◆ What this task involves
Every record is to be printed exactly as written, and any picture in it is skipped.

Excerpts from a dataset

#####

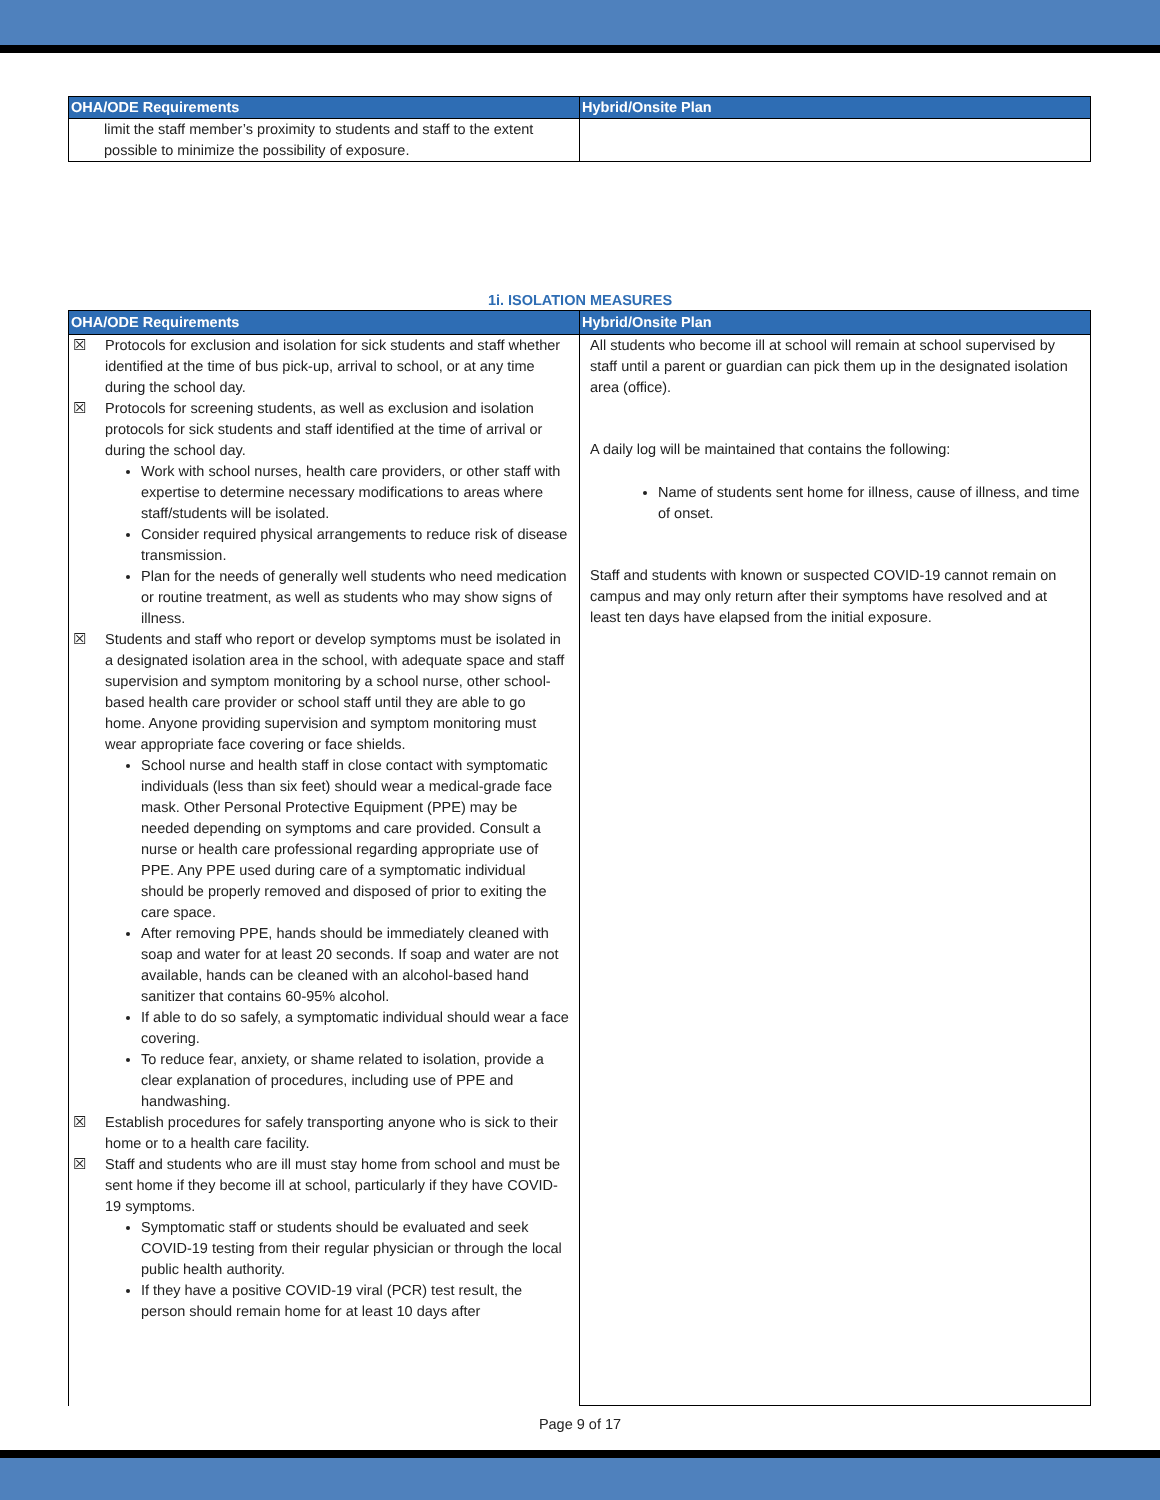| OHA/ODE Requirements | Hybrid/Onsite Plan |
| --- | --- |
| limit the staff member’s proximity to students and staff to the extent possible to minimize the possibility of exposure. | |
1i. ISOLATION MEASURES
| OHA/ODE Requirements | Hybrid/Onsite Plan |
| --- | --- |
| ☒ Protocols for exclusion and isolation for sick students and staff whether identified at the time of bus pick-up, arrival to school, or at any time during the school day. ☒ Protocols for screening students, as well as exclusion and isolation protocols for sick students and staff identified at the time of arrival or during the school day. Work with school nurses, health care providers, or other staff with expertise to determine necessary modifications to areas where staff/students will be isolated. Consider required physical arrangements to reduce risk of disease transmission. Plan for the needs of generally well students who need medication or routine treatment, as well as students who may show signs of illness. ☒ Students and staff who report or develop symptoms must be isolated in a designated isolation area in the school, with adequate space and staff supervision and symptom monitoring by a school nurse, other school-based health care provider or school staff until they are able to go home. Anyone providing supervision and symptom monitoring must wear appropriate face covering or face shields. School nurse and health staff in close contact with symptomatic individuals (less than six feet) should wear a medical-grade face mask. Other Personal Protective Equipment (PPE) may be needed depending on symptoms and care provided. Consult a nurse or health care professional regarding appropriate use of PPE. Any PPE used during care of a symptomatic individual should be properly removed and disposed of prior to exiting the care space. After removing PPE, hands should be immediately cleaned with soap and water for at least 20 seconds. If soap and water are not available, hands can be cleaned with an alcohol-based hand sanitizer that contains 60-95% alcohol. If able to do so safely, a symptomatic individual should wear a face covering. To reduce fear, anxiety, or shame related to isolation, provide a clear explanation of procedures, including use of PPE and handwashing. ☒ Establish procedures for safely transporting anyone who is sick to their home or to a health care facility. ☒ Staff and students who are ill must stay home from school and must be sent home if they become ill at school, particularly if they have COVID-19 symptoms. Symptomatic staff or students should be evaluated and seek COVID-19 testing from their regular physician or through the local public health authority. If they have a positive COVID-19 viral (PCR) test result, the person should remain home for at least 10 days after | All students who become ill at school will remain at school supervised by staff until a parent or guardian can pick them up in the designated isolation area (office). A daily log will be maintained that contains the following: Name of students sent home for illness, cause of illness, and time of onset. Staff and students with known or suspected COVID-19 cannot remain on campus and may only return after their symptoms have resolved and at least ten days have elapsed from the initial exposure. |
Page 9 of 17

#####

◆ Solution to the exercise
| OHA/ODE Requirements | Hybrid/Onsite Plan |
| --- | --- |
| limit the staff member’s proximity to students and staff to the extent possible to minimize the possibility of exposure. | |
1i. ISOLATION MEASURES
| OHA/ODE Requirements | Hybrid/Onsite Plan |
| --- | --- |
| ☒ Protocols for exclusion and isolation for sick students and staff whether identified at the time of bus pick-up, arrival to school, or at any time during the school day. ☒ Protocols for screening students, as well as exclusion and isolation protocols for sick students and staff identified at the time of arrival or during the school day. Work with school nurses, health care providers, or other staff with expertise to determine necessary modifications to areas where staff/students will be isolated. Consider required physical arrangements to reduce risk of disease transmission. Plan for the needs of generally well students who need medication or routine treatment, as well as students who may show signs of illness. ☒ Students and staff who report or develop symptoms must be isolated in a designated isolation area in the school, with adequate space and staff supervision and symptom monitoring by a school nurse, other school-based health care provider or school staff until they are able to go home. Anyone providing supervision and symptom monitoring must wear appropriate face covering or face shields. School nurse and health staff in close contact with symptomatic individuals (less than six feet) should wear a medical-grade face mask. Other Personal Protective Equipment (PPE) may be needed depending on symptoms and care provided. Consult a nurse or health care professional regarding appropriate use of PPE. Any PPE used during care of a symptomatic individual should be properly removed and disposed of prior to exiting the care space. After removing PPE, hands should be immediately cleaned with soap and water for at least 20 seconds. If soap and water are not available, hands can be cleaned with an alcohol-based hand sanitizer that contains 60-95% alcohol. If able to do so safely, a symptomatic individual should wear a face covering. To reduce fear, anxiety, or shame related to isolation, provide a clear explanation of procedures, including use of PPE and handwashing. ☒ Establish procedures for safely transporting anyone who is sick to their home or to a health care facility. ☒ Staff and students who are ill must stay home from school and must be sent home if they become ill at school, particularly if they have COVID-19 symptoms. Symptomatic staff or students should be evaluated and seek COVID-19 testing from their regular physician or through the local public health authority. If they have a positive COVID-19 viral (PCR) test result, the person should remain home for at least 10 days after | All students who become ill at school will remain at school supervised by staff until a parent or guardian can pick them up in the designated isolation area (office). A daily log will be maintained that contains the following: Name of students sent home for illness, cause of illness, and time of onset. Staff and students with known or suspected COVID-19 cannot remain on campus and may only return after their symptoms have resolved and at least ten days have elapsed from the initial exposure. |
Page 9 of 17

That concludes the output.